A Hard Schooling

by Jimmy Breslin

The Nation magazine, July 5, 1999

 

The following is excerpted from columnist Jimmy Breslin s June 7 address to graduates of the City University of New York.

I come here and discover that you are merely another fraud in the city university system. Of the 150 receiving degrees today, you hold only 191 jobs. That is less than two jobs per student. Oh, there are one or two who have three jobs, but they represent a weak attempt to improve the class average. And the scandal is that some of your second jobs are only part-time. You don't even have the guts to hold two regular jobs.

What right, then, do you have to take five and six years and more to get a degree? Just because Father didn't leave an estate in proper order is no excuse. Before coming out here, I worked the crowd, and I found a couple of women who were receiving-food stamps! They want to feed their grubby little kids or some aging grandmother while they go to a city university. Mayor Giuliani should be told immediately! I know the mayor is terribly uncomfortable with anybody who isn't white, and, therefore, looking out over some of you, I can see why he must start frothing when he thinks, These people are going to make it!

I never understood what the phrase "thirsting for knowledge" was about. It is a phrase for another world. In this universe, you know you need to learn in order to survive, to feed children, to hold on to jobs. And you know you must fight your way to every book, every class, every hour of study. You suffer to gain knowledge at a college level. It turns you into rock-hard people who must learn and won't stop until they do.

You have children at home and jobs to pay for their care. And something out there is attracting you, calling to you: Just keep working. They want you off any assistance to finish school and down in the subways on work gangs that replace people with jobs. Oh, they don't need you in the city at all, you people of demonstrated strength going into a city that forgot how to fight.

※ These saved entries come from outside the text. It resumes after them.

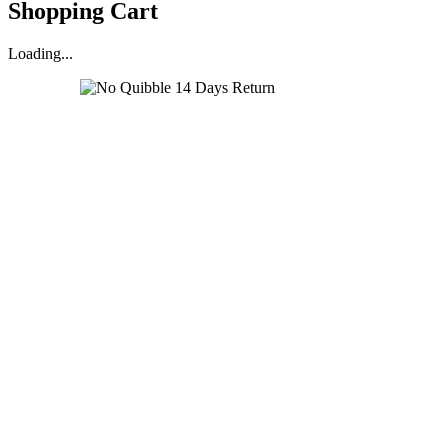
Shopping Cart
Loading...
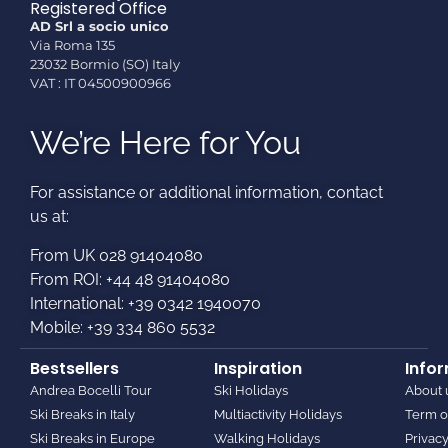
Registered Office
AD Srl a socio unico
Via Roma 135
23032 Bormio (SO) Italy
VAT : IT 04500900966
We’re Here for You
For assistance or additional information, contact
us at:​
From UK 028 91404080
From ROI: +44 48 91404080
International: +39 0342 1940070
Mobile: +39 334 860 5532
Bestsellers
Inspiration
Info
Andrea Bocelli Tour
Ski Holidays
About 
Ski Breaks in Italy
Multiactivity Holidays
Term o
Ski Breaks in Europe
Walking Holidays
Privacy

I can tell you that on a Sunday afternoon in June of 1969, [mayoral candidate] Herman Badillo was on Channel 2 news, and he announced in the midst of a political debate that he was against open admissions to the city university system. By day's end, my late friend Murray Kempton reported that Badillo came to his apartment on West End Avenue and asked Kempton to explain to him just what open admissions meant.

It meant the old way of this city, that each city college was supposed to draw students from assigned high schools. The college influence on the high schools was supposed to insure that any student was capable of coming to college. Badillo was against that. He didn't know what it was that he was against when he was against it, but he was against it.

Now, thirty years later, still in a political debate, still wanting to be mayor, Badillo has changed what he is against. He not only is against open admissions but he appears to be against everybody sitting here today. He represents the myth of competency. Nobody knows what they're doing. What they do is pretend that they know, and act and look as if they know. And they know nothing, and whatever happens does so by granular motion, much as a glacier moves, by accident.

The great writer Ben Hecht announced one day: "The competition is idiots. Keep it under your hat." I can't tell you to use that as a guide from now on. You came this far without advice from some cheap speaker. But it does appear that you have the will and the strength and the flame, and out there they live in fear, and they try to use statistics that lie, and there is no way that you cannot grind them down and get to where you want to go, to where you rightfully belong. You have so much that we need. You must not be denied.

 

Jimmy Breslin is a Pulitzer Prize-winning columnist with Newsday.